Dogs are typically are aware of their own nervous systems, something us human could learn from. We can physically see signs of dysregulation in a dog: panting, pacing, retreating, and change of posture to name a few. As we get curious about our dog’s signs of not being regulated it is interesting to think about our own. Do you have any in common with your furry companion? A second learning piece a pup may offer is what to do with dysregulation. Dogs naturally do what their body needs to help regulate such as chew, scratch, move rooms, lay on cooler surfaces, run and jump, just to name a few. Do we give ourselves permission to take care of ourselves in the moment like dogs are naturally driven to do?

When you or your child are dysregulated emotionally (tantrums, panic attacks, emotional breakdowns or feeling sad/angry), are you taking advantage of the comfort your dog can provide? Here is a list of activities that we can mindfully do with our dog to either connect or shift the energy within our own bodies. I challenge you to do a body scan before and after the activity to develop a deeper understanding of how the activity uniquely impacts you or your child.

4-3-2-1: What are 4 things you can see on the dog, 3 things you can feel, 2 things you can hear, and 1 thing you can smell?

Walks/Runs: Not only do you get physical activity but you also get some fresh air.

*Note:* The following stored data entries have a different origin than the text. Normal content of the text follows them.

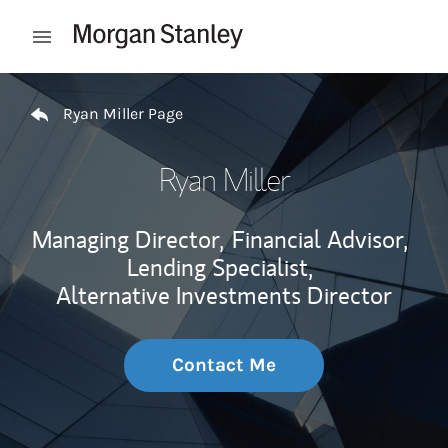
Skip to content
Open mobile menu
Return to Nav
Ryan Miller Page
Ryan Miller
Managing Director,
Financial Advisor,
Lending Specialist,
Alternative Investments Director
Contact Me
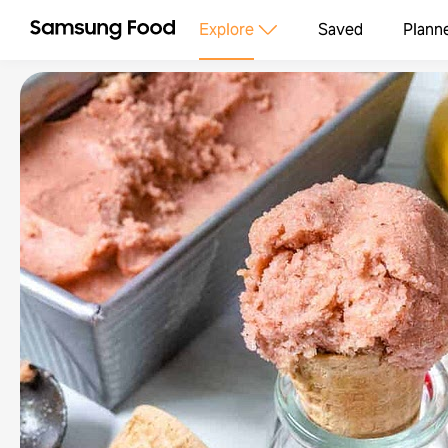
Explore
Saved
Plann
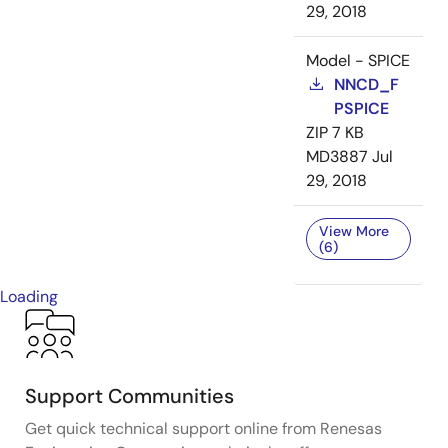
29, 2018
Model - SPICE
NNCD_F
PSPICE
ZIP
7 KB
MD3887
Jul
29, 2018
View More
(6)
Loading
Support Communities
Get quick technical support online from Renesas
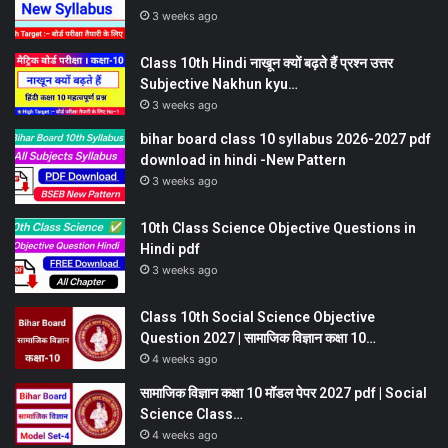
3 weeks ago
Class 10th Hindi नाखून क्यों बढ़ते हैं प्रश्न उत्तर
Subjective Nakhun kyu…
3 weeks ago
bihar board class 10 syllabus 2026-2027 pdf
download in hindi -New Pattern
3 weeks ago
10th Class Science Objective Questions in
Hindi pdf
3 weeks ago
Class 10th Social Science Objective
Question 2027 | सामाजिक विज्ञान कक्षा 10…
4 weeks ago
सामाजिक विज्ञान कक्षा 10 मॉडल पेपर 2027 pdf | Social
Science Class…
4 weeks ago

Breathing: Depending on the breed of your dog, their repertory rates may be slightly slower or in close range to yours. Take a moment to match up your inhalations and exhalations with your dog.

Grooming: Brushing your dog may seem like a chore, but this repetitive activity can help you slow down, shift your thoughts, and just be with your dog.

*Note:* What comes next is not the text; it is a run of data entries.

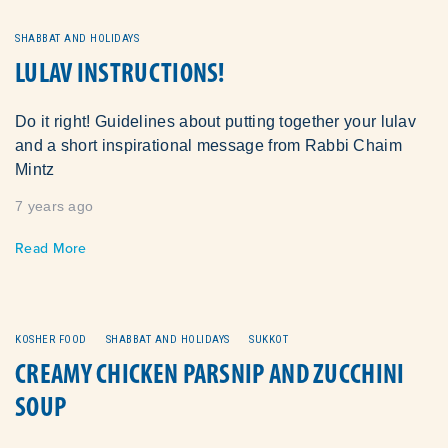
SHABBAT AND HOLIDAYS
LULAV INSTRUCTIONS!
Do it right! Guidelines about putting together your lulav
and a short inspirational message from Rabbi Chaim
Mintz
7 years ago
Read More
KOSHER FOOD
SHABBAT AND HOLIDAYS
SUKKOT
CREAMY CHICKEN PARSNIP AND ZUCCHINI
SOUP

Throwing a ball/tug-o-war: These are great in times that you have a lot of energy in your hands and arms.

Teach them a new trick: An awesome way to bond with your dog, but also a break from all of clutter in your head because you have to focus on the dog and yourself in the moment.

Anything you do with your dog can be used as a regulation tool, if used intentionally, but the tools above have the compounding effects of both affection from your pup and emotional regulation.